Increases social interactions

Tennis is a social game, so you can exercise with your friends.

The sport increases social interaction and promotes community — regardless of your age. Because it’s a lifetime sport, it can lead to increased physical activity throughout life (7).

And despite its social nature, the sport allows you to have plenty of physical space when playing. This can reduce the risk of injury from contact with other people.

“There is also a low risk of contact with other players,” says Marcus. For this reason, many people can play tennis longer than more contact-heavy sports like basketball, soccer, or softball (8).

Improves musculoskeletal function

Tennis requires every muscle in your body to fire.

According to a 2019 study, tennis players had greater upper and lower body musculoskeletal function than nonplayers. Your musculoskeletal system includes ligaments, bones, muscles, soft tissues, and tendons (9).

The researchers speculate that this may have to do with the hybrid high intensity interval training nature of tennis.

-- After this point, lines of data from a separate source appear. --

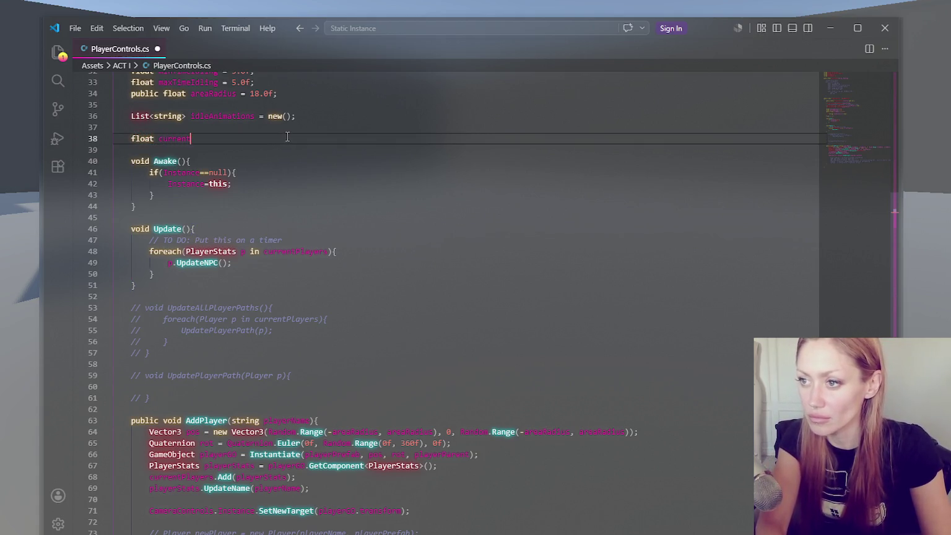
{"action": "type", "text": "Timer = 0;"}
{"action": "key", "text": "Return"}
{"action": "type", "text": "float maxTimer = 1."}
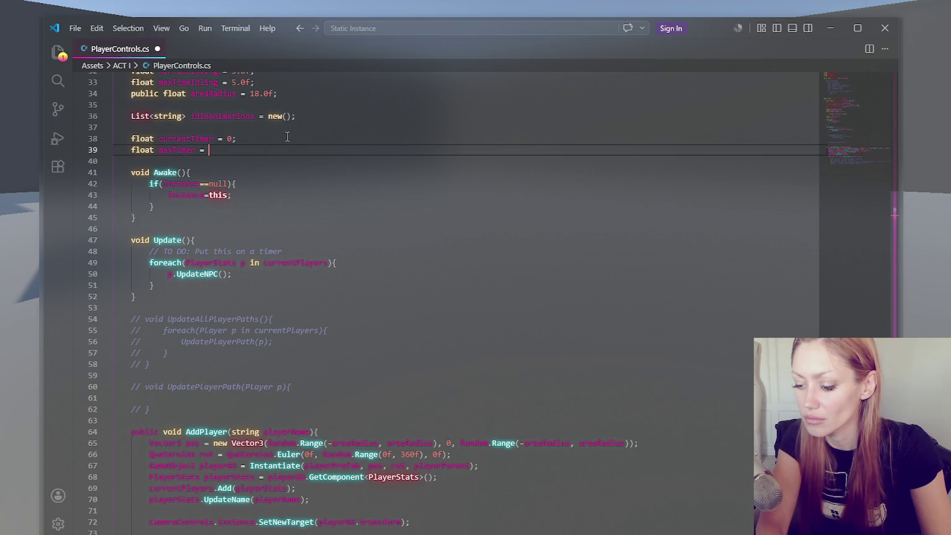
{"action": "type", "text": "0f;"}
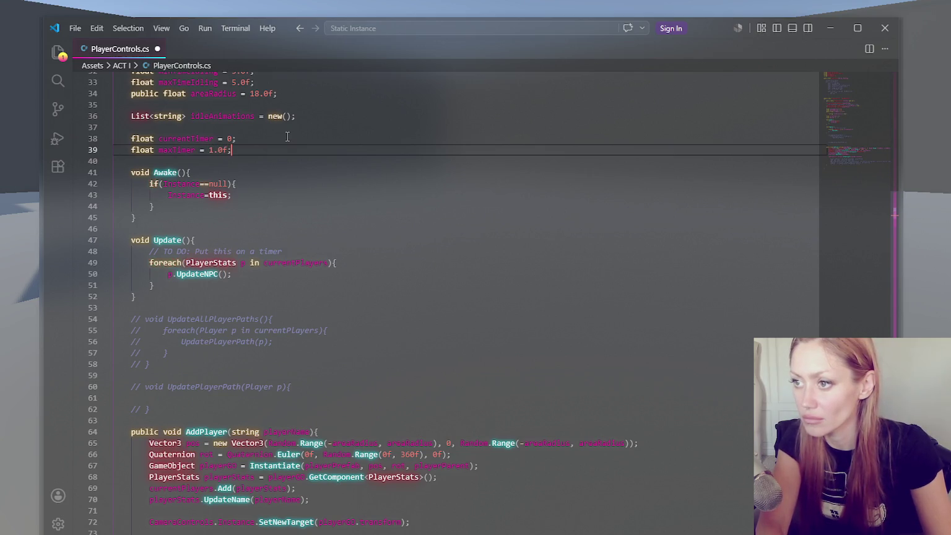
- Create an empty void UpdateNPCs() method below Update
{"action": "left_click", "coordinate": [304, 251]}
{"action": "left_click", "coordinate": [169, 304]}
{"action": "left_click", "coordinate": [242, 298]}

Boosts balance and coordination

Racket sports such as tennis require a tremendous amount of balance, postural stability, and coordination.

For example, playing tennis requires a lot of lateral movement, which isn’t common in most people’s daily lives.

During a match, you’ll do a lot of forward and backward footwork, but it’s the side-to-side moves that really challenge your balance and coordination. Plus, chasing a ball requires frequent direction changes, which also improves muscle function and balance.

This may be why some studies have found that tennis improves balance and reduces falls (10).

What’s more, racket sports such as tennis may improve bone health and muscle function more than running (10).


Racket sports such as tennis can improve cardiovascular fitness, musculoskeletal function, balance, and coordination. Tennis also encourages social interaction and staying active throughout life.

If you’re ready to add tennis to your fitness lineup, there are some things you can do to make your time on the court more successful.

Benjy Robins, tennis director at CordeValle, says the best way to learn the correct techniques is to take private or group lessons from a teaching pro (11).

Beyond lessons, here are some tips for new players (11):

  • Challenge different players. You can get better by practicing with all levels of players — those who are both more and less advanced than yourself.
  • Never skip a warmup. It will help you play better and prevent injury. Focus on a dynamic warmup before playing and keep the static stretches for your after-game recovery.
  • Prioritize proper form. This will reduce your risk of injury and enhance your skills.
  • Stay alert. Move your feet and always watch the ball. Concentrating on the game may improve your performance.
  • Play alone or with a partner. You can hit the ball against a wall or play with a machine that continues sending balls your way. Or you can play with a partner.
  • Try different surfaces. If you have joint issues, experiment with playing on different surfaces. The three main types are grass, clay, and hard court such as concrete.

One way to get the best workout from your tennis game and to prevent injury, says Marcus, is to participate in a regular strength training program. “Tennis will strengthen your heart, but it has less impact on your skeletal muscles.”

So, to improve your overall health and reduce your injury risk, it’s important to also lift weights. If you’re a tennis player, Marcus recommends focusing on your arms and legs, especially your rotator cuffs and the muscles surrounding your knees.


Strength training, proper warmups, practicing with players at different levels, proper form, and lessons can all help you get the best tennis workout.

Tennis is an excellent cardiovascular workout to incorporate into your fitness routine.

If you’re new to the sport, consider working with a tennis pro who can provide on-the-court tips. It’s also a good idea to consult a personal trainer for help with cross-training and injury prevention.

You can ease into tennis by playing doubles or simply by hitting a ball against a wall. If you have any injuries or health conditions, talk with a doctor before starting a new activity.

If you experience any pain or discomfort while playing, stop what you’re doing and consult a professional.